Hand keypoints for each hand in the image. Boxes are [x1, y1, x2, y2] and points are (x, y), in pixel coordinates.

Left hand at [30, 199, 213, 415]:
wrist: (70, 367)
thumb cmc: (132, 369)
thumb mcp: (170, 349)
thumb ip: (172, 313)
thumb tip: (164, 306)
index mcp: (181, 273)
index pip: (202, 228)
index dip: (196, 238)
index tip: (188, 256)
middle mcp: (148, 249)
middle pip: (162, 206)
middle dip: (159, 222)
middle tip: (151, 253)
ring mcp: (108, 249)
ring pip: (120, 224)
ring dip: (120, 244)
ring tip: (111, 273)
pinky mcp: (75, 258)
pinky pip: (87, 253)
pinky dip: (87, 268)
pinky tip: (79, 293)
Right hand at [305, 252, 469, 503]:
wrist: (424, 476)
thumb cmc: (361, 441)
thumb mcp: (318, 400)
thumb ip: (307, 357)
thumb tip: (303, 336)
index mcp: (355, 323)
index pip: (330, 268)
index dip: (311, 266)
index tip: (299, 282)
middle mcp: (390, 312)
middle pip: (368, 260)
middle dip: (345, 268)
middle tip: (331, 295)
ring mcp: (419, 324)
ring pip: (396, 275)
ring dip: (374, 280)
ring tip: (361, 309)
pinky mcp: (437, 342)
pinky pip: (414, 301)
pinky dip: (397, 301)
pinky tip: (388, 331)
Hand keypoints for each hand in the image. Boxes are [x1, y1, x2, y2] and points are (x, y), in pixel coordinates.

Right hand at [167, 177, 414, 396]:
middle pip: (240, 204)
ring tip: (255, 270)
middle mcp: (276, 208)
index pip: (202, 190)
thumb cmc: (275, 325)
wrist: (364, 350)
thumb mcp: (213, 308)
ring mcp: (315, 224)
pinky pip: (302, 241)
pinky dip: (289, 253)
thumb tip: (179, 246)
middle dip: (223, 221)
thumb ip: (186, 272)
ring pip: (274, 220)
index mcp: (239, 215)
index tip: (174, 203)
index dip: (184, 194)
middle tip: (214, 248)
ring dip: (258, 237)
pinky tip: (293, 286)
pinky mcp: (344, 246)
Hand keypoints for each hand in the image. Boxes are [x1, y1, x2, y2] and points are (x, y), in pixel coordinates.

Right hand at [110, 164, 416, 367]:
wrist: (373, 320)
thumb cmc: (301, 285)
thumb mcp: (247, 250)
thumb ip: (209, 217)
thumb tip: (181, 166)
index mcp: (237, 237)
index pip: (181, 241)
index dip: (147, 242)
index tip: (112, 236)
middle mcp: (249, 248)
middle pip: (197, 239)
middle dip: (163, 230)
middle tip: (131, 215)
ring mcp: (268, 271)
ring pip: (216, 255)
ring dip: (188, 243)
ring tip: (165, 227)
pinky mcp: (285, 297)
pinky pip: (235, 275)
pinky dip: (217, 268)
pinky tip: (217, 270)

········

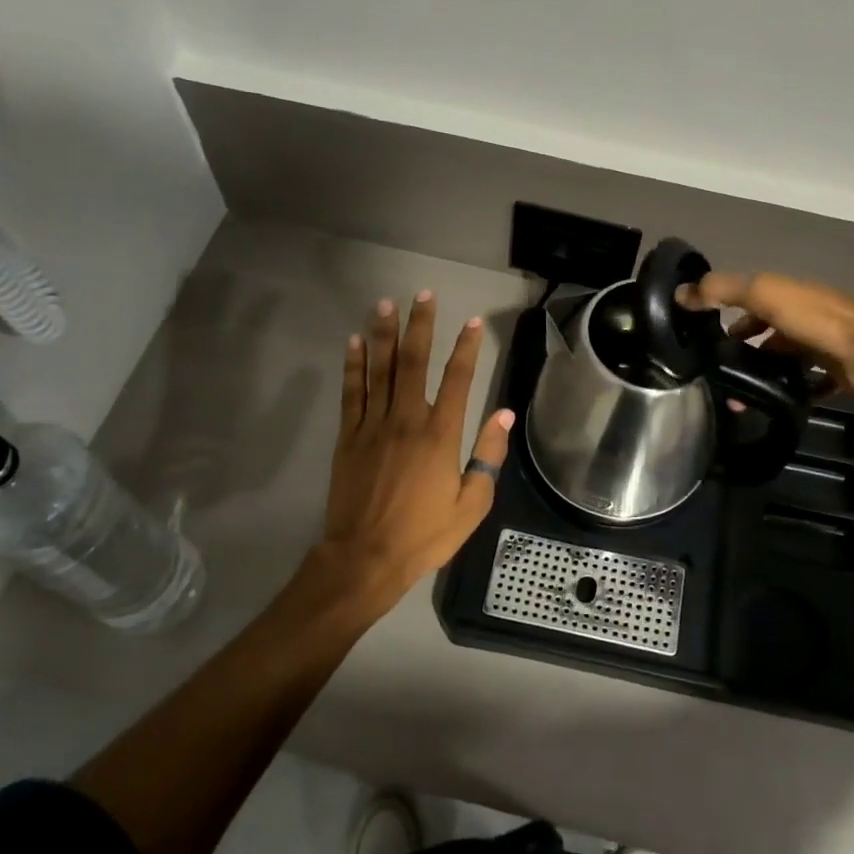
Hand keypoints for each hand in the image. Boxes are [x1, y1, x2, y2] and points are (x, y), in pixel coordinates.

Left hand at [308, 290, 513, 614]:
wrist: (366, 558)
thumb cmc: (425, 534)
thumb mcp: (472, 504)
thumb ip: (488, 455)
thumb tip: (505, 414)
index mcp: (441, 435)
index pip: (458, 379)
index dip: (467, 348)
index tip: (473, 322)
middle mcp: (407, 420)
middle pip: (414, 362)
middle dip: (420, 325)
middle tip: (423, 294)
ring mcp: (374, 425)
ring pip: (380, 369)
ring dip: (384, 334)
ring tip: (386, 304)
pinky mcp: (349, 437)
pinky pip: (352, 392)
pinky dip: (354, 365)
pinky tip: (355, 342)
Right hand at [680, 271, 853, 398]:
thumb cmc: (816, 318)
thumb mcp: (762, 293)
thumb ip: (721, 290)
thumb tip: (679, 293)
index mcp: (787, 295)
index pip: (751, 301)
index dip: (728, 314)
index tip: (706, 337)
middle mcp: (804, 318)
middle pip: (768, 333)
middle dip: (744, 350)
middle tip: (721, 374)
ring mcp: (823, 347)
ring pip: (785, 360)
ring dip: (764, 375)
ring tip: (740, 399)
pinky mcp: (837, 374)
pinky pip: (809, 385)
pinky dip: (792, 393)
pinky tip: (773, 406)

········

Output the lines above exactly, but only those between the line holding "ring tip: (255, 270)" and the line holding "middle dip: (163, 230)", inclusive.

ring tip: (255, 270)
middle mcp: (276, 208)
index pip: (202, 190)
thumb cmc: (275, 325)
wrist: (364, 350)
thumb mcp: (213, 308)
ring mcp: (315, 224)
pinky pip: (302, 241)
pinky dip: (289, 253)
thumb tip: (179, 246)
middle dip: (223, 221)
thumb ip: (186, 272)
ring pip: (274, 220)
index mcp: (239, 215)
index tip: (174, 203)
index dip: (184, 194)
middle tip: (214, 248)
ring dip: (258, 237)
pinky tip: (293, 286)
pinky mcp: (344, 246)
Hand keypoints for each hand in the image. Boxes are [x1, y1, x2, y2] and points are (x, y), in pixel coordinates.

Right hand at [110, 164, 416, 367]:
wrist: (373, 320)
thumb cmc: (301, 285)
thumb mcp: (247, 250)
thumb ip: (209, 217)
thumb tip: (181, 166)
index mcp: (237, 237)
index pip: (181, 241)
index dip: (147, 242)
index tip: (112, 236)
middle mcp: (249, 248)
middle pip: (197, 239)
middle dip: (163, 230)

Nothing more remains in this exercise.